§ **Brief**
From the data that follows, print exactly the lines starting at the one containing "left shoulder: (702, 159)" and ending at the one containing "right knee: (651, 187)"; include both of them and nothing more.

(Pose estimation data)

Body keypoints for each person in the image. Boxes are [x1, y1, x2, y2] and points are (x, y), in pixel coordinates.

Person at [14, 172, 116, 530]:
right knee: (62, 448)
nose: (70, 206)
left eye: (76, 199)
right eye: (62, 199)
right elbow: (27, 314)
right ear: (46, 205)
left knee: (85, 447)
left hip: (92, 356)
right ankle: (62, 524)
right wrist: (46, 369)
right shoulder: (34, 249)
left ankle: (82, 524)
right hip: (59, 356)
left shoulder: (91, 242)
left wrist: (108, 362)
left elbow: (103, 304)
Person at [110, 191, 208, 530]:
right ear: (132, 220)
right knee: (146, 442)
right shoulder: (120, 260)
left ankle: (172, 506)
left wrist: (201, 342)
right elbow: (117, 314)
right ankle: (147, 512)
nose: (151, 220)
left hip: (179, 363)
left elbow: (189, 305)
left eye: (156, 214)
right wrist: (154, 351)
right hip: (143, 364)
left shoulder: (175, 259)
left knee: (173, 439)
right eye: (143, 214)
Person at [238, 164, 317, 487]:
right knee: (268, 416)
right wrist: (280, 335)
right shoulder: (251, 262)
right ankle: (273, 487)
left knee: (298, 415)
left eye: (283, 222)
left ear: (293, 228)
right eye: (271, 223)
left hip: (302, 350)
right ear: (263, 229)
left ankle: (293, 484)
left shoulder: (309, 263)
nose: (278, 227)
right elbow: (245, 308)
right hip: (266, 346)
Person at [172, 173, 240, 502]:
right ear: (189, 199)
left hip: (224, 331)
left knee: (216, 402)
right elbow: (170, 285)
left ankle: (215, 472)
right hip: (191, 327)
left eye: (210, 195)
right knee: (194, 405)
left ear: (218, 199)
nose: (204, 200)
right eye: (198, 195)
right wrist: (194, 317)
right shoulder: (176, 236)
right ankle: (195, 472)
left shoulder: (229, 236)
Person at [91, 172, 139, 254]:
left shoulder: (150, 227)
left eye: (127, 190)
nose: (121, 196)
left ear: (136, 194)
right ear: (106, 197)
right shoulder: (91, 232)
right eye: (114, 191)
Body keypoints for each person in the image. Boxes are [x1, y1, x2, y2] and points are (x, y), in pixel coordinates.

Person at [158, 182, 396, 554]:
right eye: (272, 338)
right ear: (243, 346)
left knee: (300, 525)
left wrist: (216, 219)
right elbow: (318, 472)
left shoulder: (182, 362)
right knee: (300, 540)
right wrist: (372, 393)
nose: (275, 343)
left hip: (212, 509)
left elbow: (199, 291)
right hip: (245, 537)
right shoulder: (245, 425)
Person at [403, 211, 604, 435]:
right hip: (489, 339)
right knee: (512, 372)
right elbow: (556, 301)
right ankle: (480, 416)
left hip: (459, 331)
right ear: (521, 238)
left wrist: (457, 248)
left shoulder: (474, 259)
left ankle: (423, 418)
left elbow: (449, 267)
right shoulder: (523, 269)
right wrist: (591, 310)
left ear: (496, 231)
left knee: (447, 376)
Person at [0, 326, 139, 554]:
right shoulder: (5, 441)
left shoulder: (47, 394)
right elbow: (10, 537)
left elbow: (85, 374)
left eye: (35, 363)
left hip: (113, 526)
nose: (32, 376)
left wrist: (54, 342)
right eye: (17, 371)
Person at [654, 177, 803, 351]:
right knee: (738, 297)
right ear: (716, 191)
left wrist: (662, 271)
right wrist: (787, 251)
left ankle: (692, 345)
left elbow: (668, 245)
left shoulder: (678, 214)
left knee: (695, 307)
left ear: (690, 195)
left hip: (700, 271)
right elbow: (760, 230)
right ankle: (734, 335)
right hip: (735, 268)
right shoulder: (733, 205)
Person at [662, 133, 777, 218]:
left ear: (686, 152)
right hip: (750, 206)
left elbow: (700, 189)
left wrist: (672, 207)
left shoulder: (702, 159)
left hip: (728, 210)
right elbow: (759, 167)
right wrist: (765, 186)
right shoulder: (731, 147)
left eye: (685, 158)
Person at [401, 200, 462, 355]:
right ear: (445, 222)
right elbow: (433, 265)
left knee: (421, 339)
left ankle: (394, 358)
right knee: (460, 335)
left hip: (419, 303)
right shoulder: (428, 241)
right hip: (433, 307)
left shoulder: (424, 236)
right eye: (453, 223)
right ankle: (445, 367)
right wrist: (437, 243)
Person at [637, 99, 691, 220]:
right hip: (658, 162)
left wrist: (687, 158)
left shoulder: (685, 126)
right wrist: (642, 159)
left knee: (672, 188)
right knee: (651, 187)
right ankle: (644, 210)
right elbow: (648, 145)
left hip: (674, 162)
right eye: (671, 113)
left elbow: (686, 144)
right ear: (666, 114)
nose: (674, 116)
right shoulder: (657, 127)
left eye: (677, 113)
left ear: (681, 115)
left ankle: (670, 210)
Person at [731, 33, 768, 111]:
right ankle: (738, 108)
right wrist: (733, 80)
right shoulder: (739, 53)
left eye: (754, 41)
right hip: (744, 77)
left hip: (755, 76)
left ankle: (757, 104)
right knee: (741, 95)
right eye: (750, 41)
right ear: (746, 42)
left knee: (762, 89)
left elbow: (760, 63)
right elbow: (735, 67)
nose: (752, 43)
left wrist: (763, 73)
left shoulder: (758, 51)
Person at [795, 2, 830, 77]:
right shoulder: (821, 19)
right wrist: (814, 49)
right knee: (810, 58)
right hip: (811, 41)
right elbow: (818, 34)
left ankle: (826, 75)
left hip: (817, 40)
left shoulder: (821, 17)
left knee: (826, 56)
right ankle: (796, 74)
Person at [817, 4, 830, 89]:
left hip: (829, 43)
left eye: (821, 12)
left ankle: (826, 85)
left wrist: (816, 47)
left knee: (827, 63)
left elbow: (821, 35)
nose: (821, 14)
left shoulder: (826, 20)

...

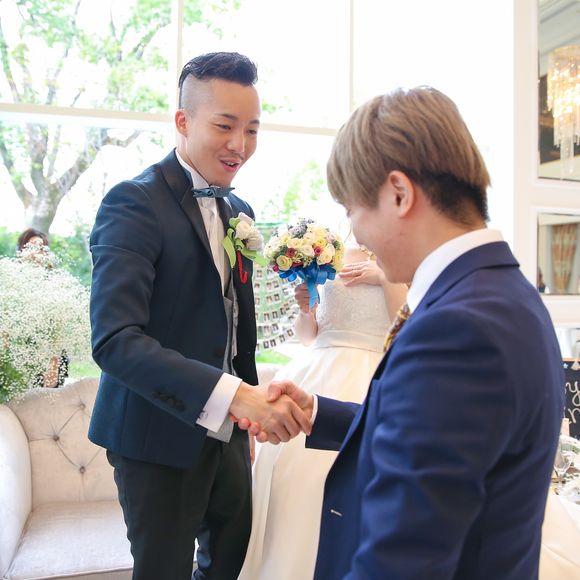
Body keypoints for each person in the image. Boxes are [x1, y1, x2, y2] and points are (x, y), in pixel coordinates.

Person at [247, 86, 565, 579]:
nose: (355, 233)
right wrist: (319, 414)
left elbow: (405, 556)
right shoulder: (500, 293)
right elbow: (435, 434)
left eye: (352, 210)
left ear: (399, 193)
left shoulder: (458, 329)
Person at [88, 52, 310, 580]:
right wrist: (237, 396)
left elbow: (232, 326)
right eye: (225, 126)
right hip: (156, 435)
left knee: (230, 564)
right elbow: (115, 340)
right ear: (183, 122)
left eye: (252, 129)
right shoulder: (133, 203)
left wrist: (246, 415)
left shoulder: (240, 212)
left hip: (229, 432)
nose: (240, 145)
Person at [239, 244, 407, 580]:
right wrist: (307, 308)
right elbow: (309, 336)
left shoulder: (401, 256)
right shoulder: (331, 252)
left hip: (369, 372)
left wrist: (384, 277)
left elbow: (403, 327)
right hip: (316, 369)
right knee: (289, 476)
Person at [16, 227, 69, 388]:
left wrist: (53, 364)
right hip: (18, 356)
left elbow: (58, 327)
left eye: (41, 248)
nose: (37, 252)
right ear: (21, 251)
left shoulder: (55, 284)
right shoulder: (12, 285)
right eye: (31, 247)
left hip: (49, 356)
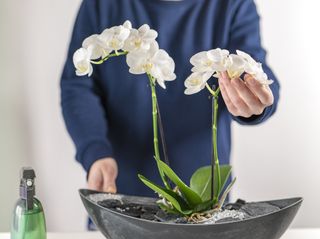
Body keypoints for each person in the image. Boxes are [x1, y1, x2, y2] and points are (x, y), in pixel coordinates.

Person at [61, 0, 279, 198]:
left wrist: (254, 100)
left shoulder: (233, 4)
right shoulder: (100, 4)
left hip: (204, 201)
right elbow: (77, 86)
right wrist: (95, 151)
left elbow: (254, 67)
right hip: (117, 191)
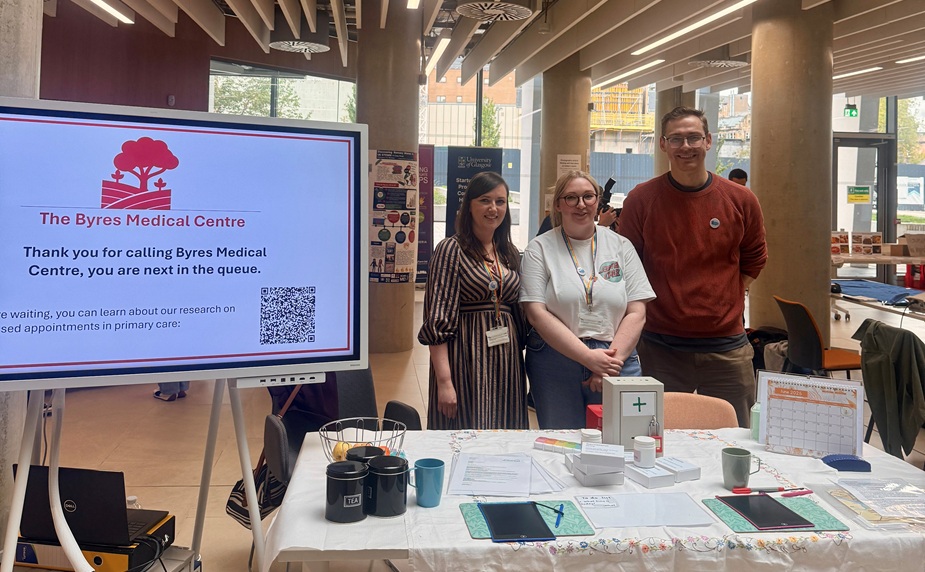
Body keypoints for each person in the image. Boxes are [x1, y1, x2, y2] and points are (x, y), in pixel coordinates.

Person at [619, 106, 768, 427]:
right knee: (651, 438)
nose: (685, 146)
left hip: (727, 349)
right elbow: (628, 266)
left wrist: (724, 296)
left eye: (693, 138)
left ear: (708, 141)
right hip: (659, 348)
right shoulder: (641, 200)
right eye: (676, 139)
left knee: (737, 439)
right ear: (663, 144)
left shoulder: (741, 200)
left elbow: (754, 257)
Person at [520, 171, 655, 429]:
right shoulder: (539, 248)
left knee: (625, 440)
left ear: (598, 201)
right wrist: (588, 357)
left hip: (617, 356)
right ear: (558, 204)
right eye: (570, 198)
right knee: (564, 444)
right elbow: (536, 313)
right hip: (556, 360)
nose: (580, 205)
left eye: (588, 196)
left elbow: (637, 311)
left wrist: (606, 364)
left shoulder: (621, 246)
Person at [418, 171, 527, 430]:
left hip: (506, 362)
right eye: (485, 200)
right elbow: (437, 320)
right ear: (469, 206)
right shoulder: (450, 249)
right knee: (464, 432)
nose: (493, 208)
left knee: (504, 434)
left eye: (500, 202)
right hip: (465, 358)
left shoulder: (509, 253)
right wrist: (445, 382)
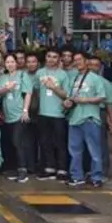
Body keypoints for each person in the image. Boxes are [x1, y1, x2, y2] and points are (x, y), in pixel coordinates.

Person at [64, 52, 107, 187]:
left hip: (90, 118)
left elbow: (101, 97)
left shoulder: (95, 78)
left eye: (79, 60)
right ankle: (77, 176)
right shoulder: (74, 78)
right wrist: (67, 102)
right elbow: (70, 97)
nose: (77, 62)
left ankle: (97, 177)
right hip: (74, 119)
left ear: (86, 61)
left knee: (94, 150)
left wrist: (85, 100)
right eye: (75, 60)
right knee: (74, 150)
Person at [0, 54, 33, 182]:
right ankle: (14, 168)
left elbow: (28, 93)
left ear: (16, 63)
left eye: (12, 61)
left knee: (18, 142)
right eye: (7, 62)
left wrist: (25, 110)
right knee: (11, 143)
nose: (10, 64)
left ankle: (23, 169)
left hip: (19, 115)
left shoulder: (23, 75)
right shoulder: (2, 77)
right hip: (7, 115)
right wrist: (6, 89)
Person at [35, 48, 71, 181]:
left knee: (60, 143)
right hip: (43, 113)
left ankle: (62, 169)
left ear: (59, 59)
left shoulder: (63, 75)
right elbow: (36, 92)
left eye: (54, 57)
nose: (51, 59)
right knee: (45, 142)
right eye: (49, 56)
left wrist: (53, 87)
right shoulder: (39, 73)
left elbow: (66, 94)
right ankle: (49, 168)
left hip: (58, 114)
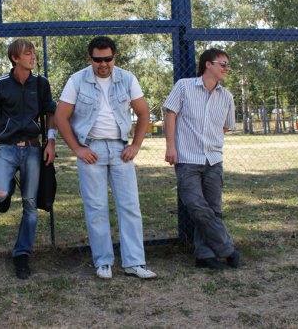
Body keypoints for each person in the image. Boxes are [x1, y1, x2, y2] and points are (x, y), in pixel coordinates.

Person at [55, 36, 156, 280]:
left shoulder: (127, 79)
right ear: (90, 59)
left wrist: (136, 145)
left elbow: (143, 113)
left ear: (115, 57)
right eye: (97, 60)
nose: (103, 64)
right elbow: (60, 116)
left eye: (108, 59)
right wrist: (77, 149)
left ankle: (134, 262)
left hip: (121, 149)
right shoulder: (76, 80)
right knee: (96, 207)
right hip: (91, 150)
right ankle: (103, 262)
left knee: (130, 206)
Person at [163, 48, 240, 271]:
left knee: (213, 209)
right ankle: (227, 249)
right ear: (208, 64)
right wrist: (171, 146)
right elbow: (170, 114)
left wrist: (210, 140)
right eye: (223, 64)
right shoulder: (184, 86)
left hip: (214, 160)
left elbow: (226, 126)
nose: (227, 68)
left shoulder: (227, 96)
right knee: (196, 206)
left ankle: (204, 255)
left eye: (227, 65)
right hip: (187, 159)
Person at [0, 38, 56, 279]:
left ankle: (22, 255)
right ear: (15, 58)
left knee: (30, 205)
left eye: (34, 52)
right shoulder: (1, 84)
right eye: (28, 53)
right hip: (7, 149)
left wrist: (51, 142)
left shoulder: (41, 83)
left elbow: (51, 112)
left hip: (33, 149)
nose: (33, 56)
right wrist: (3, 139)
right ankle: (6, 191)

§ **Exercise response**
left shoulder: (702, 159)
left hip: (728, 210)
right elbow: (759, 167)
right wrist: (765, 186)
right shoulder: (731, 147)
left eye: (685, 158)
Person at [401, 200, 462, 355]:
right ear: (445, 222)
right elbow: (433, 265)
left knee: (421, 339)
left ankle: (394, 358)
right knee: (460, 335)
left hip: (419, 303)
right shoulder: (428, 241)
right hip: (433, 307)
left shoulder: (424, 236)
right eye: (453, 223)
right ankle: (445, 367)
right wrist: (437, 243)
Person at [637, 99, 691, 220]:
right hip: (658, 162)
left wrist: (687, 158)
left shoulder: (685, 126)
right wrist: (642, 159)
left knee: (672, 188)
right knee: (651, 187)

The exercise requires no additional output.